A few anecdotes from this week’s New York NIRI meeting
There was a solid turnout at NIRI’s New York chapter meeting on Tuesday night.
In a conference room in the swank Intercontinental hotel in Times Square, Georgeson’s general counsel, the poised and well-spoken Rachel Posner, joined Goldman Sachs vice president of investor relations Bess Joffe, Broadbridge’s Lyell Dampeer, and Laurel Hill’s Michael Maiolo on a panel titled, ‘Getting ready for your 2011 annual meeting: what IROs need to know’.
Here are some of the more interesting tidbits shared by members of the panel and the audience:
-At many companies, the corporate governance crowd has started to spend more time with the folks who deal with buy/sell issues. That is, at some of the more progressive companies, voting and valuation issues are no longer being treated as wholly separate concerns.

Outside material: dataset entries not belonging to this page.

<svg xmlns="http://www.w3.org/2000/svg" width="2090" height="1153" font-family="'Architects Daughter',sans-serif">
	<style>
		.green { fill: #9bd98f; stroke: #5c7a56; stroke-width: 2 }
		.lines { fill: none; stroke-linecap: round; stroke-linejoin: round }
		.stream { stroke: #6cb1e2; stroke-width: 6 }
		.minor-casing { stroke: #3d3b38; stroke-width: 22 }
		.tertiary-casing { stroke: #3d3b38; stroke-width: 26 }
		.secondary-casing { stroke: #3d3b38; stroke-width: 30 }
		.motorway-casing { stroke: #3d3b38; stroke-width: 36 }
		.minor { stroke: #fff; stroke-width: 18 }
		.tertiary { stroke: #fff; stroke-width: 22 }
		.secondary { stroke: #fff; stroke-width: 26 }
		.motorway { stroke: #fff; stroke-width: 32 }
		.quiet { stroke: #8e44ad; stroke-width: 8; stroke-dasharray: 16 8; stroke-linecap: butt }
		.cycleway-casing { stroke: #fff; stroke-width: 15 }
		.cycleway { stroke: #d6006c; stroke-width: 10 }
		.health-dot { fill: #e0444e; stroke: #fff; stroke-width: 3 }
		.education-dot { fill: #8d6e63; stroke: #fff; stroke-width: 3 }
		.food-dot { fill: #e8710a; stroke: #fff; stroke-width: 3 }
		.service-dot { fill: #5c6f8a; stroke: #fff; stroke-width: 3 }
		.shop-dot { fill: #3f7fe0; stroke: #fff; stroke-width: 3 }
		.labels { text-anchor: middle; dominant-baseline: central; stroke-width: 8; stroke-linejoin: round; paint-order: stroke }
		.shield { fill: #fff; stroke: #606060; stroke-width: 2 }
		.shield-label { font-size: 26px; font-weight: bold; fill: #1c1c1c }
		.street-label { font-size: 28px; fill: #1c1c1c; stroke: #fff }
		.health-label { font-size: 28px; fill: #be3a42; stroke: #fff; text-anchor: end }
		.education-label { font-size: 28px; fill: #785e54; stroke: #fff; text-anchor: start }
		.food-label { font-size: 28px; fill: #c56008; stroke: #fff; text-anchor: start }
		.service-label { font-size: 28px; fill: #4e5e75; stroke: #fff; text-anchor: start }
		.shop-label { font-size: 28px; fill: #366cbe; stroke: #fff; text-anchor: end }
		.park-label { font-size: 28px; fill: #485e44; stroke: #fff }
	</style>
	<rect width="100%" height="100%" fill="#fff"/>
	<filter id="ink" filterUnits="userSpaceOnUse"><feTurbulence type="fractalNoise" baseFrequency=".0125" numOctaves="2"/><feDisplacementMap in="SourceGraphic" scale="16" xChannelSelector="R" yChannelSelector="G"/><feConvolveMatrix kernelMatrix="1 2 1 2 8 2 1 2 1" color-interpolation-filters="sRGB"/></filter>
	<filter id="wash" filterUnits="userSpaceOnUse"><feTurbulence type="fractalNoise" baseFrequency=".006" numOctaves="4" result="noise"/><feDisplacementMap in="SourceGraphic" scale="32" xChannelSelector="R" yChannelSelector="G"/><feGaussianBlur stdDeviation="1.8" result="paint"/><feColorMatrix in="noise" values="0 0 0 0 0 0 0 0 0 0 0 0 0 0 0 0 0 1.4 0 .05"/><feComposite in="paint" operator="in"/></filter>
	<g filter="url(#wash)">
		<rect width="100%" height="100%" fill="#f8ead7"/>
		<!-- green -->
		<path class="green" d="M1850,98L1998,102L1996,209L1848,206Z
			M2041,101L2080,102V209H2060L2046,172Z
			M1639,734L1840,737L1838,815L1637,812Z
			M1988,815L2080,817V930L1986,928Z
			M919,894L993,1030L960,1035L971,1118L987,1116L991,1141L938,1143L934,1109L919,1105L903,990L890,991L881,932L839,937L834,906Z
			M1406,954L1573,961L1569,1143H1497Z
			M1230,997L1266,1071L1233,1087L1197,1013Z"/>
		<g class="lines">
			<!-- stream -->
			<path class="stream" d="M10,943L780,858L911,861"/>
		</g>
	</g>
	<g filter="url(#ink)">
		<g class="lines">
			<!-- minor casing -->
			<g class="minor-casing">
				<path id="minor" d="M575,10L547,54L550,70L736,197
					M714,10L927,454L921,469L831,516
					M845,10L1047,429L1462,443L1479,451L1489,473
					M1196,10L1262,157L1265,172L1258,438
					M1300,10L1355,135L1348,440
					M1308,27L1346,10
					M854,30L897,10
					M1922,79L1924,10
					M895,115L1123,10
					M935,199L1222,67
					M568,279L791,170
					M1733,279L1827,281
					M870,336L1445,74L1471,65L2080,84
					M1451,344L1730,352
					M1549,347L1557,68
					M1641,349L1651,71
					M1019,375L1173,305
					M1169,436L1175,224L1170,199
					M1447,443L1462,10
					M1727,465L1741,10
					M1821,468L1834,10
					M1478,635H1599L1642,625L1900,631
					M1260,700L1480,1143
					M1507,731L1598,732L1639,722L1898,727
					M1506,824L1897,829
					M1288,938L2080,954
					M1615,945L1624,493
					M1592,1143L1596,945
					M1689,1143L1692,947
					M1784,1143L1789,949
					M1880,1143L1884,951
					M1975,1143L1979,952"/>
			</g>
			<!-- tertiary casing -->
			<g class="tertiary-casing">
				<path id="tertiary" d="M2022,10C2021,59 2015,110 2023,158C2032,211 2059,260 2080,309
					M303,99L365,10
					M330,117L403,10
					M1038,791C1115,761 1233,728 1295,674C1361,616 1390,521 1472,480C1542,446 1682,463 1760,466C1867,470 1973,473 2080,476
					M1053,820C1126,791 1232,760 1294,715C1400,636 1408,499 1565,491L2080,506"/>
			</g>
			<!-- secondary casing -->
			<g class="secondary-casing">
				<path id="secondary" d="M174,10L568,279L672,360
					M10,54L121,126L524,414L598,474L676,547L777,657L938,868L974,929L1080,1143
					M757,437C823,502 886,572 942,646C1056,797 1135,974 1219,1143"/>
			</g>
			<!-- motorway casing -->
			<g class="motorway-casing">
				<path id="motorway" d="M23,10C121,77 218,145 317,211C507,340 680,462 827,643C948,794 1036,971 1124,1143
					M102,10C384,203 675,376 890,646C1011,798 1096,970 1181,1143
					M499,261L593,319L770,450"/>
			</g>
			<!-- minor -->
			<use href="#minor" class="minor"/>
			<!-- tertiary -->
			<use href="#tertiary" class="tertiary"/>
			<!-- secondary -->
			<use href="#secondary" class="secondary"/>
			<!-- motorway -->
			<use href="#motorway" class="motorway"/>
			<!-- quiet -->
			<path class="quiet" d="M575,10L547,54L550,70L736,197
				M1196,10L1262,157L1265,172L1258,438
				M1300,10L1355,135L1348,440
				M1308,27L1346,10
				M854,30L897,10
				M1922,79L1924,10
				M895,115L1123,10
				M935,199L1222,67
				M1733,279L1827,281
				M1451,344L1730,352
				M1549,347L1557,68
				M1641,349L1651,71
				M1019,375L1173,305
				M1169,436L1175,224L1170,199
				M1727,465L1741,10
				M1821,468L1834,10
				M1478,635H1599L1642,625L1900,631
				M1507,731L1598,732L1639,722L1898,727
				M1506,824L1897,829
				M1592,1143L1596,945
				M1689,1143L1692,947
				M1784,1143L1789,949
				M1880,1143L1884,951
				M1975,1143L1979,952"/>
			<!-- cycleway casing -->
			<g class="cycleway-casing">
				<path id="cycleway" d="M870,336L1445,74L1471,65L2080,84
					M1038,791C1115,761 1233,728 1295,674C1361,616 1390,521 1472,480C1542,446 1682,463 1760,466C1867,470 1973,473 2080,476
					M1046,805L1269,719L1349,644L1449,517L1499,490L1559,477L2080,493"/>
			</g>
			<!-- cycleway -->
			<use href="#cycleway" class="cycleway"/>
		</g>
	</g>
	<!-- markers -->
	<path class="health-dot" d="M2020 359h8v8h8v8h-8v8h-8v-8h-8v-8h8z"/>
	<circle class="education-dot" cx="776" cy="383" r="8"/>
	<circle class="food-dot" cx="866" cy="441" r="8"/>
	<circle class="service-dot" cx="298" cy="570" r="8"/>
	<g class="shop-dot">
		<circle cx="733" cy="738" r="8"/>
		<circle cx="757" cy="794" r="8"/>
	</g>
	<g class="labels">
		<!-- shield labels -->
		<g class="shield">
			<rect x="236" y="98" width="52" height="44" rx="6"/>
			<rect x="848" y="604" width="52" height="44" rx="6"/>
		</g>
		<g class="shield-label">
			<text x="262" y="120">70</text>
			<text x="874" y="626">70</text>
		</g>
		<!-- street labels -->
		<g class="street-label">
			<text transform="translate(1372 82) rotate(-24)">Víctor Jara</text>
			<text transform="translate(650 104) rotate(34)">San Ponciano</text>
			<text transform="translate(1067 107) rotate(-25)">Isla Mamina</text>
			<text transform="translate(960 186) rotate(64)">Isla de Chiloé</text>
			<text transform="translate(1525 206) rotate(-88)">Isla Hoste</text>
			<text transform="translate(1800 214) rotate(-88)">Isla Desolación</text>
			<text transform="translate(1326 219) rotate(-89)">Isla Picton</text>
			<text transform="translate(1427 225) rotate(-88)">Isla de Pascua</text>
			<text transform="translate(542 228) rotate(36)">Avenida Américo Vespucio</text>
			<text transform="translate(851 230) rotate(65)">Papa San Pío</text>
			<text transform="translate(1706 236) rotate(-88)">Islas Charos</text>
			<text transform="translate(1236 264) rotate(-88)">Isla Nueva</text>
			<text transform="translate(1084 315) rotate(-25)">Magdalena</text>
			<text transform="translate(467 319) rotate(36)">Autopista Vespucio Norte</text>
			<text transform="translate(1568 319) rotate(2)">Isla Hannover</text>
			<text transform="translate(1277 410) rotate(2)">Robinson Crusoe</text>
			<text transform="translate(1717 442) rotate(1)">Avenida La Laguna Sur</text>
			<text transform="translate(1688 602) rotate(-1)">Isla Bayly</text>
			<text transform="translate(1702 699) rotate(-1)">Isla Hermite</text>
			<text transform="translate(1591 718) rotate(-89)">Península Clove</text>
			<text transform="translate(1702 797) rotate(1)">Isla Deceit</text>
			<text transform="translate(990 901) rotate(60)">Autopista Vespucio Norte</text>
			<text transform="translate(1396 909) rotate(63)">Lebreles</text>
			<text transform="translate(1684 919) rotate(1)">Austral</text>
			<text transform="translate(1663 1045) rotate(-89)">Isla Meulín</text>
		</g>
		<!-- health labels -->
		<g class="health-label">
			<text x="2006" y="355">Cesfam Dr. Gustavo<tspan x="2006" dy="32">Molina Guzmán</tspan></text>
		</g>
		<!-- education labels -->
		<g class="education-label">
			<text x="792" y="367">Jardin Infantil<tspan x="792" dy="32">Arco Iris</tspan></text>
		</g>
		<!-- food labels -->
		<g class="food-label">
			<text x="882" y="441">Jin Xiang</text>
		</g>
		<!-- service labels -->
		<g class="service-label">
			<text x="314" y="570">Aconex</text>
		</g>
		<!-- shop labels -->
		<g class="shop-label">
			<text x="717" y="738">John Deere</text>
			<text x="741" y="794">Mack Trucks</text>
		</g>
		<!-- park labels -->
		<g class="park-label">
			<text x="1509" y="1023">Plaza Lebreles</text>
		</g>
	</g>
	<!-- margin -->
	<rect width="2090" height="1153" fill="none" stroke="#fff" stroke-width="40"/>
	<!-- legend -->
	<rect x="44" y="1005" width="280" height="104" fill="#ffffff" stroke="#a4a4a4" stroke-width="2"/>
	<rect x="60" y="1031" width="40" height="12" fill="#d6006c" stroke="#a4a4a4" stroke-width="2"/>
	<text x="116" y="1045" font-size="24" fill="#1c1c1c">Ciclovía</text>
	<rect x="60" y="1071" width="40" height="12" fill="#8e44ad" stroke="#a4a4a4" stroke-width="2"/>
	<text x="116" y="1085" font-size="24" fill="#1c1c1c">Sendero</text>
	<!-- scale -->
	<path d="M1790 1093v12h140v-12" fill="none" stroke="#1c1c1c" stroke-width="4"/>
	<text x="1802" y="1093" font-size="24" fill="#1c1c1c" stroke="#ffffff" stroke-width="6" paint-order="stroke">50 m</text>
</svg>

To describe the unnatural bifurcation of governance issues and buy/sell considerations at less progressive companies, the NIRI crowd frequently invokes the following metaphor: ‘The valuation executives meet up in a windowed office with the CFO while the governance professionals scrounge on sandwiches with the company’s corporate secretary in the basement.’ A little bird told me Peggy Foran, Prudential Financial’s corporate secretary, coined that analogy.
-Given how swamped the SEC is with Dodd-Frank issues, the agency won’t likely get around to proxy access this year.
-Thirty-five companies held virtual annual meetings last year. IROs and corporate secretaries should be uber-aware of making the goings on at virtual meetings as transparent as possible, or they’ll likely suffer the wrath of shareholder activists ready for a fight!